According to a Kam Air director, the airline carried out 40 flights a day prior to the attack. Now however the number of flights has dropped to only 15.

“The foreign pilots who were working with us weren’t only pilots, but also trainers, we brought them not only to fly, but also to train our youths, we wanted to take advantage of their expertise,” said Samad Osman Samadi, CEO of Kam Air.

The company says that before the attack 60 foreigners worked for the airline but since the siege only about 12 remain.

“We are not conducting flights to provinces, the planes which we leased are no longer available; it takes time to rent planes, but it is not certain whether they (foreign companies) are prepared to come to Afghanistan or not,” added Samadi.

Meanwhile, officials of the Afghanistan Chamber of Commerce and Industries (ACCI) have said that rising threats have damaged foreign and domestic investment in the country.
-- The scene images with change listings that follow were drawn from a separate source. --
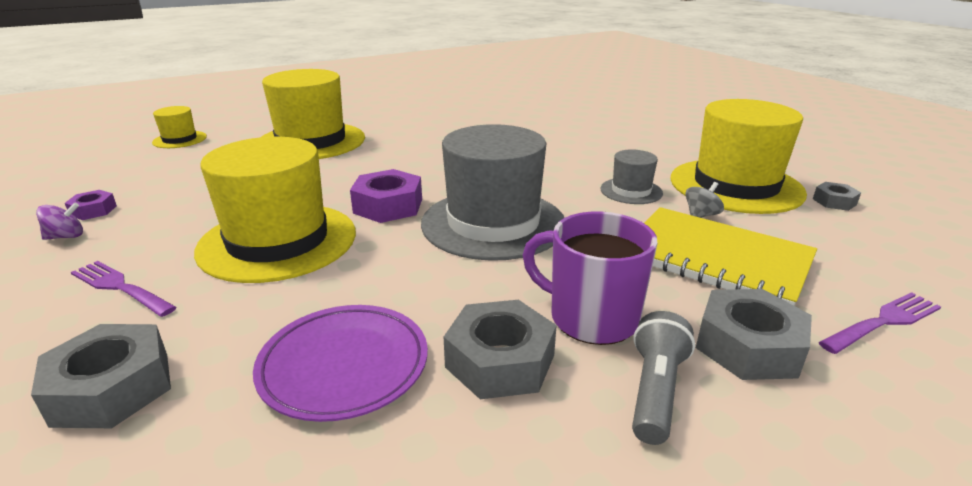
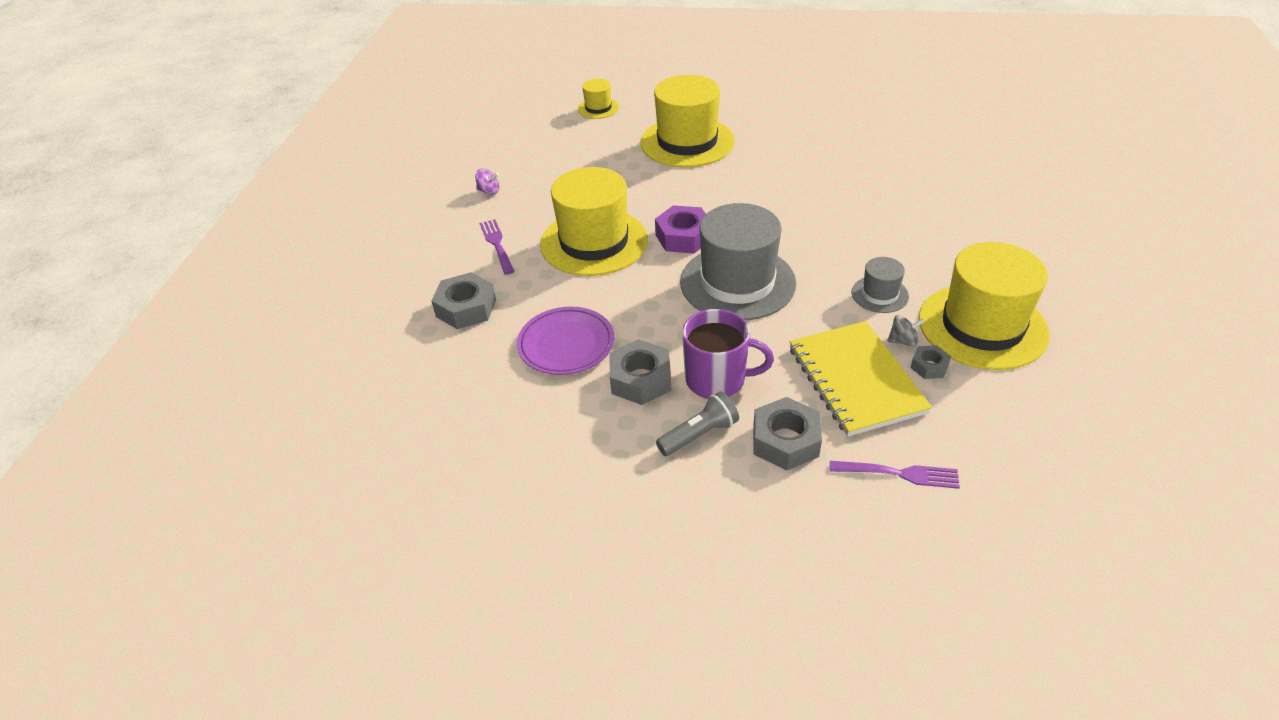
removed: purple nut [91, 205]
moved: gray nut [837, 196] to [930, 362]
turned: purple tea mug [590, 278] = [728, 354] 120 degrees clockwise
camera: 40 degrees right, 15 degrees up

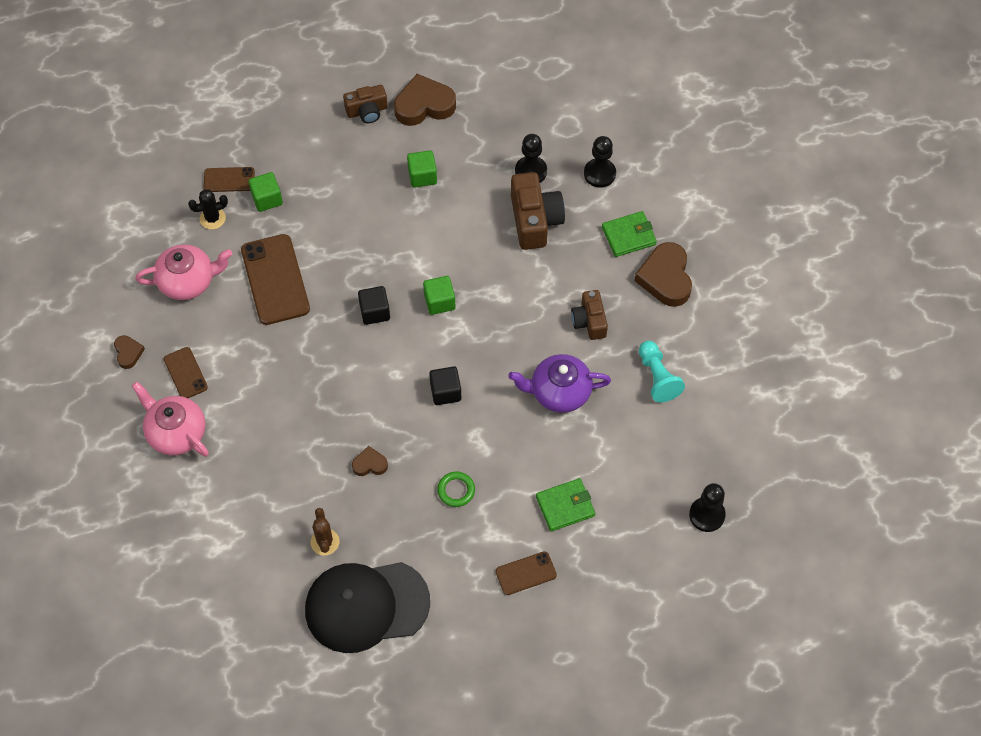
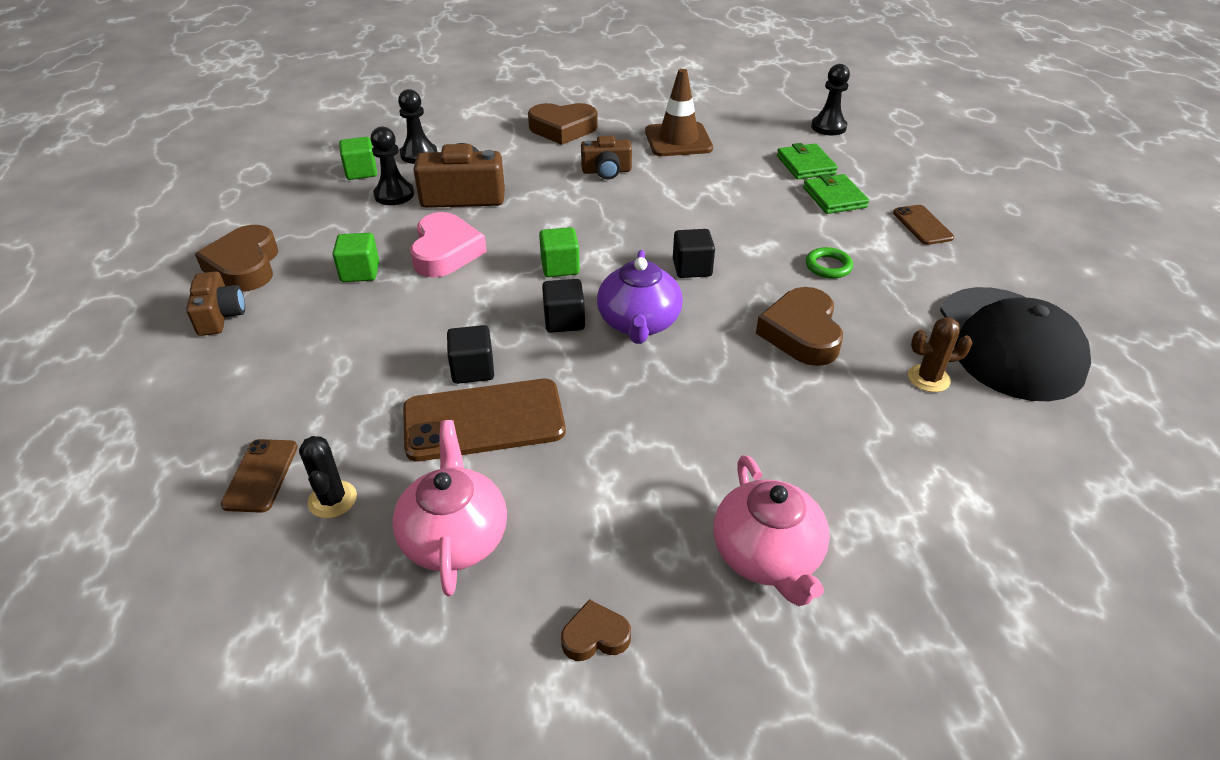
removed: russet smartphone [186, 372]
added: pink heart [448, 244]; black block [470, 354]
moved: leaf-green block [266, 192] to [358, 158]; purple tea pot [559, 383] to [640, 297]; leaf-green billfold [629, 234] to [807, 161]
replaced: turquoise chess pawn [662, 371] to russet safety cone [679, 112]
turned: pink tea pot [170, 419] = [771, 530] 60 degrees counterclockwise
resized: russet heart [370, 461] = [799, 326] x1.96
camera: 85 degrees left, 20 degrees down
“If a company is not supported, it will collapse, there are taxes imposed on them by government and this is a serious problem,” said ACCI deputy chairman Khan Jan Alokozai.

Kam Air is however negotiating with some countries to lease aircraft in order to resume normal operations.

Two weeks ago, five Taliban attackers stormed the Intercontinental Hotel in Kabul killing dozens of guests including 14 foreign nationals.

flash8
4th Feb 2018, 19:08
The crew tried to stay on the aircraft to over night (sensible!).

Perhaps one of the few safer places to be, although no guarantee even then.

I am based often in Tashkent (Uzbekistan, bordering Afghanistan) and have to say it is an extremely safe country for Westerners, and I speak from fifteen years experience. My two months in Karachi in 2008 started with a US Embassy briefing where the guy lecturing us warned us just how easy it was to have your throat cut. That woke me up.

Afghanistan, Pakistan are failed states - if asked to go - please - just say NO.

krismiler
5th Feb 2018, 04:56
Similar incident with a FlyDubai crew in Iraq who wanted to stay at the airport but were forced to go into town. In Lagos, crew routinely have an armed escort to and from their hotel and can’t go outside.